* Selected extract *
--------------------------------
Tomorrow the US Supreme Court will hear oral arguments in the case of Fisher v. Texas, addressing the constitutionality of affirmative action in college admissions. I wrote a piece on the history of the case and how the Court might rule back in July, and I’d encourage you to go take a look at it if you’re not familiar with the background. But this morning I want to talk about something a little less technical.
Here’s how the case’s plaintiff, rejected University of Texas applicant Abigail Fisher, described what’s at stake in today’s New York Times:
“I’m hoping that they’ll completely take race out of the issue in terms of admissions and that everyone will be able to get into any school that they want no matter what race they are but solely based on their merit and if they work hard for it.”
For better or worse, that’s not remotely on the table.
Colleges accept and reject candidates for all sorts of reasons that have little or nothing to do with merit. They take legacies — relatives of other graduates — because those admissions are good for alumni donations. They accept football players because bowl games and shirt sales are good for the bottom line. Many private colleges consider a student’s wealth in admissions decisions, and many publics are pumping up out-of-state admissions to enhance tuition revenue. None of this has anything to do with merit.
--------------------------------
* Requirements *
**a)** In the affirmative action passage, what reason is given for colleges accepting football players?
**b)** Duplicate the affirmative action passage between "Colleges accept and" and "anything to do with merit.", inclusive.

* Extracted material *
--------------------------------
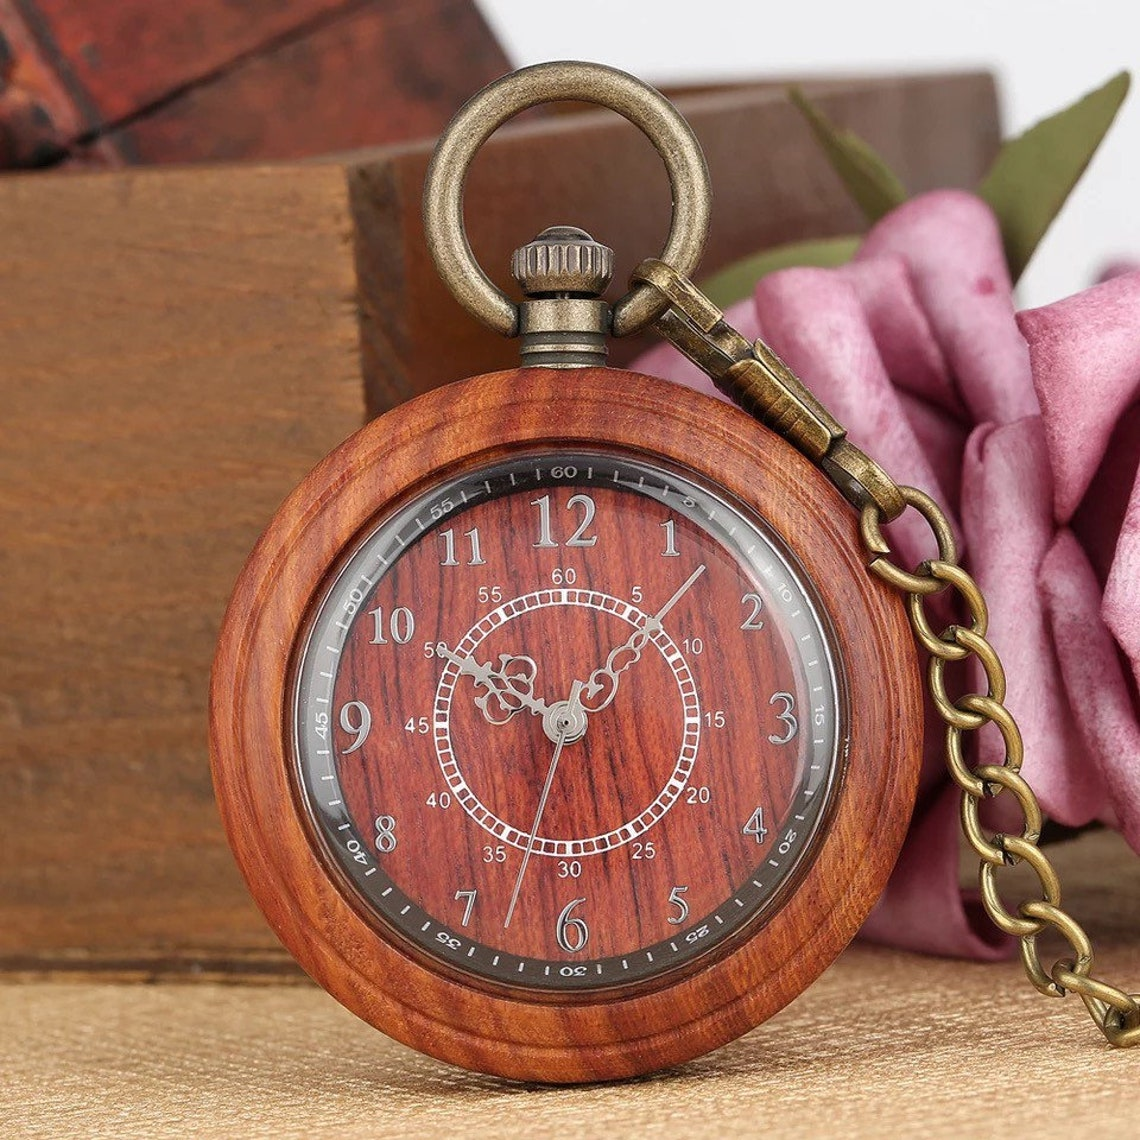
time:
--------------------------------
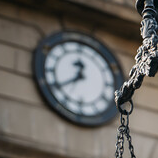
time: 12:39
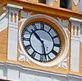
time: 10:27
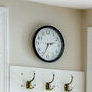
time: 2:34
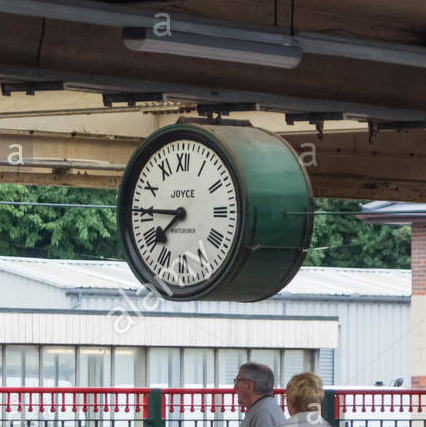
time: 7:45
--------------------------------
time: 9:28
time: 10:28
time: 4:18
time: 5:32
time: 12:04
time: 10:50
--------------------------------
* Responses to the exercise *
**a)** Bowl games and shirt sales are good for the bottom line.

**b)**
Colleges accept and reject candidates for all sorts of reasons that have little or nothing to do with merit. They take legacies — relatives of other graduates — because those admissions are good for alumni donations. They accept football players because bowl games and shirt sales are good for the bottom line. Many private colleges consider a student’s wealth in admissions decisions, and many publics are pumping up out-of-state admissions to enhance tuition revenue. None of this has anything to do with merit.